Marcus Rea
- Born: 8 September 1997 (age 28) Glarryford, County Antrim, Northern Ireland
- Height: 1.88 m (6 ft 2 in)
- Weight: 110 kg (17 st; 240 lb)
- School: Ballymena Academy
- Notable relative: Matty Rea (brother)

Rugby union career
- Position: Back-row

Amateur team(s)
- Years: Team / Apps / (Points)
- 20??–: Ballymena
- 2021-24: Ballynahinch / 19 / (10)
- Correct as of 24 January 2026

Senior career
- Years: Team / Apps / (Points)
- 2019–26: Ulster / 59 / (30)
- Correct as of 24 April 2026

= Marcus Rea =

Irish rugby union player

Marcus Rea (born 8 September 1997) is an Irish rugby union player who plays in the back row for Ulster in the United Rugby Championship and European Rugby Champions Cup.

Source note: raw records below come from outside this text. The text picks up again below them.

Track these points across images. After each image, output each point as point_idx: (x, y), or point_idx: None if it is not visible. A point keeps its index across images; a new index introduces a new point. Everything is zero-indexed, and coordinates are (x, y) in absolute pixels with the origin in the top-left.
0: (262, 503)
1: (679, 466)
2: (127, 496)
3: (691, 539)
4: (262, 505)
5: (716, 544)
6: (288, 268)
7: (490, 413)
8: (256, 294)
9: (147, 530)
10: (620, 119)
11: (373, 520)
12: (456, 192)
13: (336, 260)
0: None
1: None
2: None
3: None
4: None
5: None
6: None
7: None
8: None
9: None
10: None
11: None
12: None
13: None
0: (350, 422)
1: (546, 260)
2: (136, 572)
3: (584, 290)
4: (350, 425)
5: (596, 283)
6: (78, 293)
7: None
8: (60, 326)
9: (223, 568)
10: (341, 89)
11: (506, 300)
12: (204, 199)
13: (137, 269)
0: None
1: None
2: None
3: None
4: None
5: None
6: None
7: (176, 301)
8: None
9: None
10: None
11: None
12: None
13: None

He was captain at Ballymena Academy, and captained the Ulster under-19 team in 2016. He joined the Ulster Academy ahead of the 2016–17 season; his older brother Matty joined the senior team on a development contract the same season. He made his senior competitive debut for Ulster in their 14–13 win against provincial rivals Leinster in round 21 of the 2018–19 Pro14 on 27 April 2018. Rea replaced Sean Reidy after just 15 minutes and joined his brother in the back-row, before scoring a crucial try in the 60th minute, converted by Peter Nelson, to secure victory for the Ulstermen, and winning the Man-of-the-Match award. He signed a development contract ahead of the 2019–20 season, but broke his jaw playing for Ballynahinch in the All-Ireland League in November 2019 and didn't make his second appearance for Ulster until October 2020. He made 7 appearances, including four starts, in 2020–21, but he established himself in the team in the 2021–22 season, in which he made 19 appearances and 15 starts, including starting in all six of Ulster's Champions Cup matches. He signed a new contract in February 2022. He left Ulster at the end of the 2025-26 season.